Wow!, thanks so much Steve! i can't tell you how nice it is to talk to a human being about this stuff. i feel like i was starting to lose my mind talking to ChatGPT about this stuff.
I guess I'm off on another odyssey trying to re-compile the libmbed.a
joy!
side note, just writing to the card as a block device is kinda nice. no worries about the filesystem getting corrupted and losing a terabyte worth of data. it comes off the card at 50MB/sec on my laptop as i use dd to split it into 16 MB files. it's actually pretty cool. i'm not sure what the downside is? do you know of any nasty caveats?
I've used raw devices many times over the years with mainframes, minis, servers and currently embedded (using some of the QSPI raw). Often the cleanest (and fastest) approach if you don't need any of the features of an fs and you plan to code for that yourself.
steve, i believe the portenta comes out of the box with its clocks turned down to present a less power hungry system to most people. i use this file from another user with this line of code but it only brings my SDMMC clock up to 8Mhz from 6.67Mhz. i read somewhere that i should be able to go at 25Mhz
here is the line i use in conjunction with the attached file
do you know or understand how i might bring this clock frequency up to say 16Mhz or even 25Mhz?
no worries either way. i posted a message awhile ago but no takers.
with an oscope write on the clk pin just in front of the uSD slot on the portenta breakout board. it reads 8Mhz and the write speeds reflect this.
i will look at the BSP file too. Thanks!
Steve, another thing i need to do is see if i can log data at high rates to a USB drive or thumb drive. they seem to bring out USB full speed but i need USB high speed. i was thinking i could move console port off the USBC connector on the H7 and plug USB drive in there but it doesn't recognize it. i know you board is a little different but do you know where i need to start digging to be able to hang a USB drive off the high speed USB bus and is this also going to require a re-compile?
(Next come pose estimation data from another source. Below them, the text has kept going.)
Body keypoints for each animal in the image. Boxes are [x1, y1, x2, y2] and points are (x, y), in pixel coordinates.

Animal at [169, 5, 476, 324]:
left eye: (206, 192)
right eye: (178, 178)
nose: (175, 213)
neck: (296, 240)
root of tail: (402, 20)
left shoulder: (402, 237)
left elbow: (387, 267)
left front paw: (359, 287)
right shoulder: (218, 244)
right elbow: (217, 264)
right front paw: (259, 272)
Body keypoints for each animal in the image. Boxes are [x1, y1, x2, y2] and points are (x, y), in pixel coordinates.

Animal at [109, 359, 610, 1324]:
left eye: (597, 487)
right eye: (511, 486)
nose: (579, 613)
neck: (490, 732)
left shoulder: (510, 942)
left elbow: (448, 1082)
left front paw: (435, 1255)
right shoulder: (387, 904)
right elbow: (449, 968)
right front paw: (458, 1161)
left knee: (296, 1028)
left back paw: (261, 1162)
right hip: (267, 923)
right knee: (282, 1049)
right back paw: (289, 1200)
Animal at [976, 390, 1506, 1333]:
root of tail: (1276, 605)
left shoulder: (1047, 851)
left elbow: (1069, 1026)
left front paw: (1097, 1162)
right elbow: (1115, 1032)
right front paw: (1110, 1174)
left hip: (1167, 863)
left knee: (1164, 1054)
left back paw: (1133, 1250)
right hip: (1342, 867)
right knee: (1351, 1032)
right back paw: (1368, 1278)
nice and unequivocal, good to see you're tooled-up.
Arduino seem fairly adamant that the USBC is for Serial monitor and programming only i.e. not as host - it may not provide sufficient power. I've not explored this assertion as the USBA port was sufficient for my needs. Very slow, but reliable for me (if using a compatible thumb drive).
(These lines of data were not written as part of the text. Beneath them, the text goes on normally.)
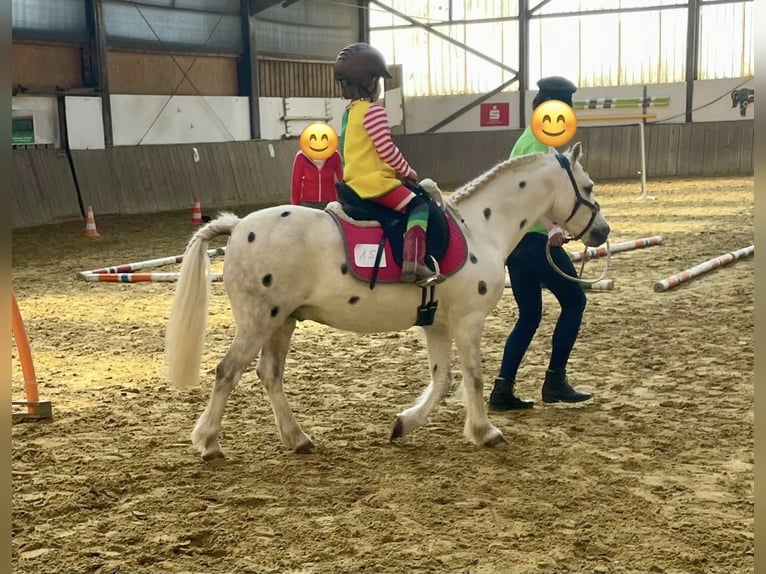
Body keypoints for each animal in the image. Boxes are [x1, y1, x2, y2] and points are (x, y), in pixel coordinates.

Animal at [165, 142, 610, 460]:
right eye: (588, 188)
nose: (603, 232)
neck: (480, 227)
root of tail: (239, 226)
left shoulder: (437, 324)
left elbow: (442, 380)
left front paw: (404, 424)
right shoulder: (468, 321)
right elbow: (473, 377)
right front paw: (485, 432)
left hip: (282, 320)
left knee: (269, 374)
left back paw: (298, 438)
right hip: (259, 320)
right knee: (228, 372)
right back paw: (209, 442)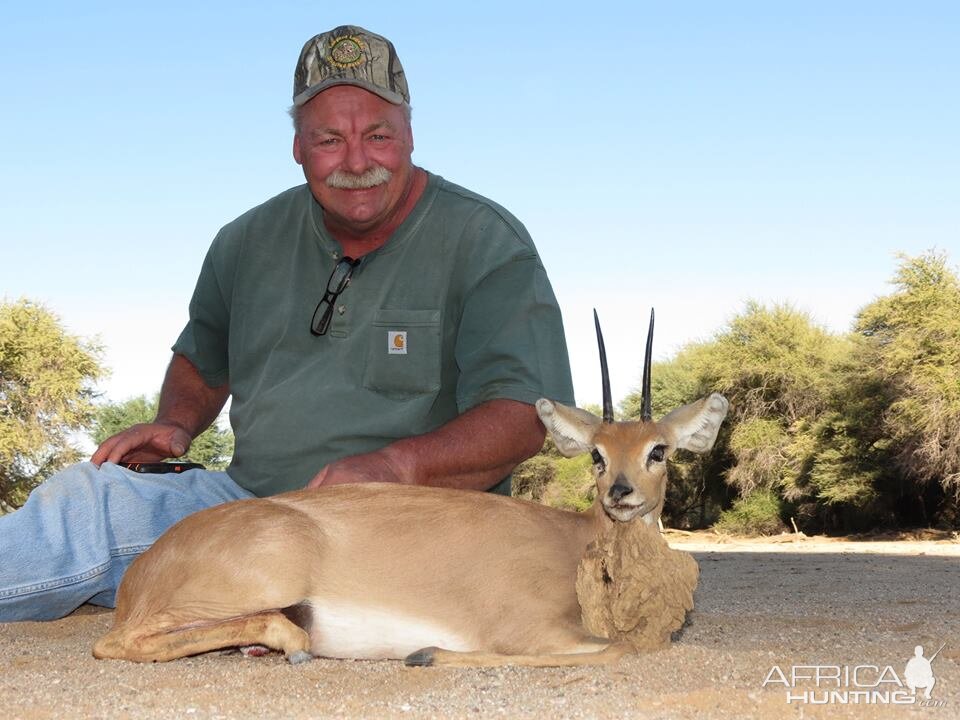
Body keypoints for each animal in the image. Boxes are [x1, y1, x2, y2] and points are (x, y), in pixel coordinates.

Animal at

To act as a USB Host, the arduino-libraries/Arduino_USBHostMbed5 is typically used. We're on mbed-os 6. Arm decided to not carry this code forward from 5 to 6. Arduino forked it and it works, sort off, some times on the GIGA, OPTA, Portenta etc.
I've spent quite some time looking at the code and, without starting from basics i.e. the usb standards, it's beyond me.
For USBA, most likely not, for USBC it may not be feasible. I'd stick with the SD card unless you have a lot of time to spare.
thanks Steve. i am laughing at myself writing 'write' where i meant to say 'right'. i guess i have writing on the brain from all the work I've been doing with the card writing
understood on the USBC connector but i am looking at the portena breakout and next to the USBA connector there are pads for USB0 and USB1 and on the schematic i see USB high speed and USB full speed.
i would like to try out USB high speed but i am not sure how to enable this. again, i feel like they did us a disservice hiding some of these options behind pre-compiled libs and what not if that is how this would get enabled. pg 2 of ABX00045 schematic in the upper right. see attached schematics/docs. do i need to change anything or can i change anything to be able to use the USB1 pads to a USBA jack with a thumbdrive at USB hig speed speds and not USB full speed speeds???